What this task involves: Recast every line of the material below as a JSON list of strings, one string per line, leaving out blank lines.

Data:
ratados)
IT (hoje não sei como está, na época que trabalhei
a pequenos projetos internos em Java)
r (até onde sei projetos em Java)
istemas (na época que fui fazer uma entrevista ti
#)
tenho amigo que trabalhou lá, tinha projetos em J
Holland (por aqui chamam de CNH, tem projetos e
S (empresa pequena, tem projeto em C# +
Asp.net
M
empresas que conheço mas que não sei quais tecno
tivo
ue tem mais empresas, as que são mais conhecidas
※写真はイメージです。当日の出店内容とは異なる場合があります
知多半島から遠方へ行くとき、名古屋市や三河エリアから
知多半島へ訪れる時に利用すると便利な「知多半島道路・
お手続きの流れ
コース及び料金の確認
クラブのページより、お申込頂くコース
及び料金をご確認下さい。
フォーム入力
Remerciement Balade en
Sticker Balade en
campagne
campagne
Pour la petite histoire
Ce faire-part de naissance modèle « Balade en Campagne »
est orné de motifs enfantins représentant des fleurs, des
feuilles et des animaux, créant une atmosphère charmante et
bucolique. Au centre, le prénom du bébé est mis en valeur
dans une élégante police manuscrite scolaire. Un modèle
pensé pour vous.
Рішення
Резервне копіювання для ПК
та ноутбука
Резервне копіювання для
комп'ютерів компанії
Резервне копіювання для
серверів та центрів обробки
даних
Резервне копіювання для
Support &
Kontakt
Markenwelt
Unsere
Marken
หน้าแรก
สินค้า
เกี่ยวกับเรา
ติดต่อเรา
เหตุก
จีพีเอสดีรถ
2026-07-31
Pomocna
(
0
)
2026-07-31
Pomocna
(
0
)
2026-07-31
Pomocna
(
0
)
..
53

Result of this task:
[
  "ratados)",
  "IT (hoje não sei como está, na época que trabalhei",
  "a pequenos projetos internos em Java)",
  "r (até onde sei projetos em Java)",
  "istemas (na época que fui fazer uma entrevista ti",
  "#)",
  "tenho amigo que trabalhou lá, tinha projetos em J",
  "Holland (por aqui chamam de CNH, tem projetos e",
  "S (empresa pequena, tem projeto em C# +",
  "Asp.net",
  "M",
  "empresas que conheço mas que não sei quais tecno",
  "tivo",
  "ue tem mais empresas, as que são mais conhecidas",
  "※写真はイメージです。当日の出店内容とは異なる場合があります",
  "知多半島から遠方へ行くとき、名古屋市や三河エリアから",
  "知多半島へ訪れる時に利用すると便利な「知多半島道路・",
  "お手続きの流れ",
  "コース及び料金の確認",
  "クラブのページより、お申込頂くコース",
  "及び料金をご確認下さい。",
  "フォーム入力",
  "Remerciement Balade en",
  "Sticker Balade en",
  "campagne",
  "campagne",
  "Pour la petite histoire",
  "Ce faire-part de naissance modèle « Balade en Campagne »",
  "est orné de motifs enfantins représentant des fleurs, des",
  "feuilles et des animaux, créant une atmosphère charmante et",
  "bucolique. Au centre, le prénom du bébé est mis en valeur",
  "dans une élégante police manuscrite scolaire. Un modèle",
  "pensé pour vous.",
  "Рішення",
  "Резервне копіювання для ПК",
  "та ноутбука",
  "Резервне копіювання для",
  "комп'ютерів компанії",
  "Резервне копіювання для",
  "серверів та центрів обробки",
  "даних",
  "Резервне копіювання для",
  "Support &",
  "Kontakt",
  "Markenwelt",
  "Unsere",
  "Marken",
  "หน้าแรก",
  "สินค้า",
  "เกี่ยวกับเรา",
  "ติดต่อเรา",
  "เหตุก",
  "จีพีเอสดีรถ",
  "2026-07-31",
  "Pomocna",
  "(",
  "0",
  ")",
  "2026-07-31",
  "Pomocna",
  "(",
  "0",
  ")",
  "2026-07-31",
  "Pomocna",
  "(",
  "0",
  ")",
  "..",
  "53"
]